Мы обнаружили, что большинство душевнобольных из нашей выборки не ищут уединения, они скорее избегают других. Они редко признают, что остаться одному - значит просто получить возможность заняться самому тем, что тебе нравится. Для них это скорее побег от трудностей, связанных с общением. Вот как мистер Джексон описывает свои ощущения: "Последнее время я стал каким-то раздражительным, с причудами. Я очень боюсь встречаться с людьми, но сам не знаю, почему". Для некоторых душевнобольных уход на пенсию - большая потеря, чем вдовство, так как отсутствие работы может означать потерю почти всех связей с окружающим миром. Мистера Джексона, например, работа ставила в условия вынужденного общения. Он постоянно находился в контакте с людьми, и это взаимоотношения были определенными и понятными. Он четко представлял, кому какая здесь отведена роль. Трудности же в общении, возможно, объяснились его давнишней молчаливостью или несходством характера с окружающими, но раньше работа и семья служили крепостью, защищавшей его от внешнего мира. Потеряв привычную опору, мистер Джексон стал всего бояться и остерегаться. И теперь, оставшись один, он боится стать предметом всеобщей насмешки. Он говорит: "Если я чувствую, что надо мной подшучивают, я обижаюсь - очень сильно обижаюсь".

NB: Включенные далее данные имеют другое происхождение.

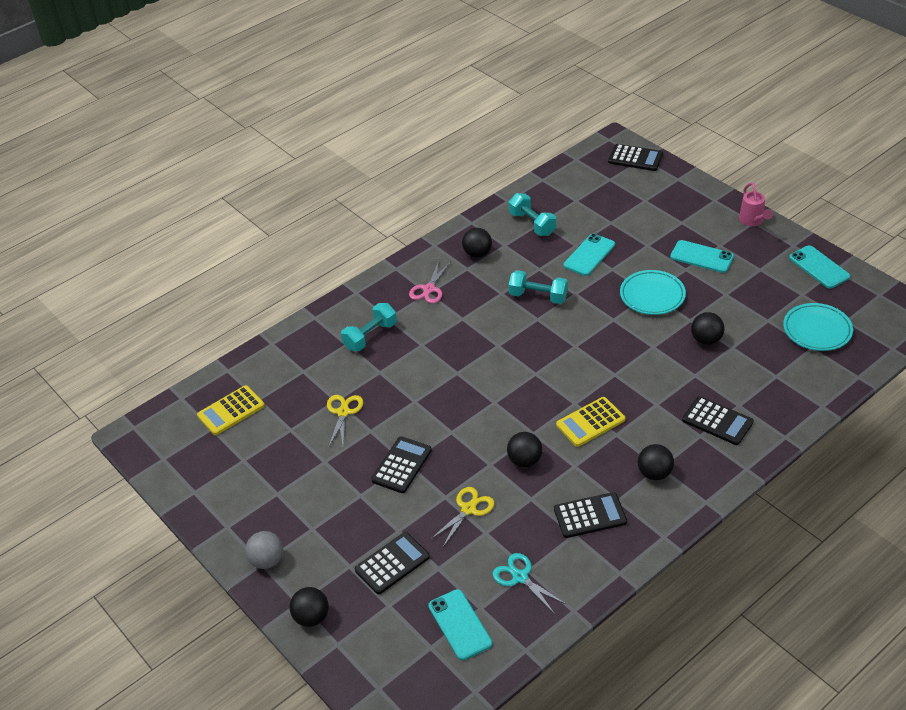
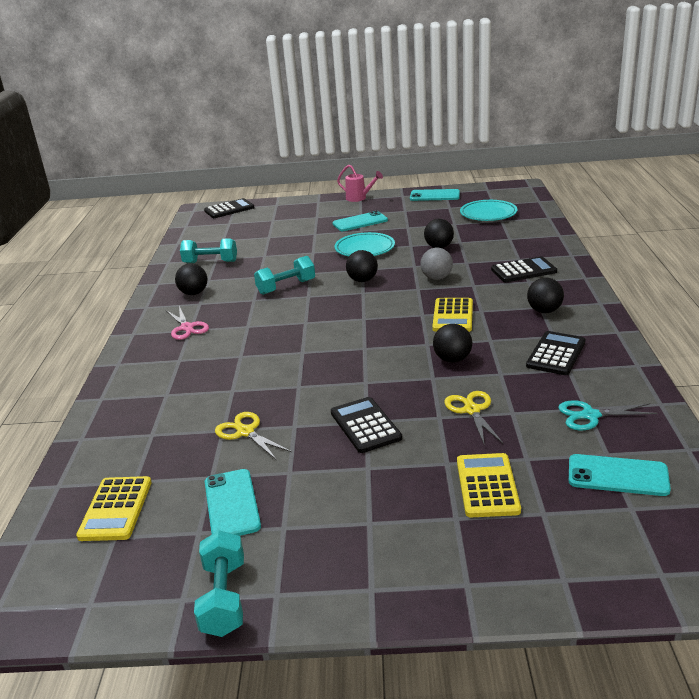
camera: 50 degrees left, 15 degrees down
grey ball [245,531,283,569] -> grey ball moved to [420,248,453,280]
black ball [289,587,329,627] -> black ball moved to [346,250,378,282]
turquoise dumbbell [341,303,397,351] -> turquoise dumbbell moved to [194,530,244,637]
black calculator [355,532,430,594] -> yellow calculator [457,453,521,517]
turquoise phone [564,234,615,276] -> turquoise phone moved to [205,469,261,536]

Нам было интересно узнать, сказывается ли такое столь разное отношение к пребыванию в одиночестве на отношении людей к проживанию отдельно ото всех. Поскольку "отдельное проживание" было в нашем опросе одной из переменных, регулирующих отбор людей из местных общин, и поскольку - волей-неволей - у нас набралась довольно много "отшельников" в больничной выборке, мы с особым интересом обратились с подобным вопросом к тем, кто живет один. Мы спросили их, не хочется ли им жить с кем-нибудь вместе. Некоторые отдельно проживающие респонденты вполне определенно выразили недовольство своим одиночеством, но большая часть высказалась в том смысле, что они пробовали жить с другими, но у них ничего из этого не получилось. Кое-кто, страшась одиночества или из соображения экономии, уже имел такой опыт совместного проживания, когда был моложе, но потом отказался от него. Среди наших респондентов были и такие, кто намеренно не принял приглашение друзей переехать к ним жить. Один мужчина из нашей выборки так описал обстоятельства, при которых он отклонил подобное предложение: "Я не решаюсь пойти на это, так как не хочу быть обузой. У двоих ребят - моих дружков - есть дом из четырех-пяти комнат примерно. Они позвали меня жить с ними. Говорят, что платить мне не придется. Ну, а я отказался, не потому что они мне не нравятся, просто хочу быть свободным, обязанным только самому себе". И тем не менее этот мужчина часто жаловался при опросах на все возрастающее чувство одиночества. Судя по его словам, потребность избежать зависимости сильнее всех остальных потребностей влияла теперь на его решения (интересно, что избежать зависимости для него значит сохранить свою "свободу").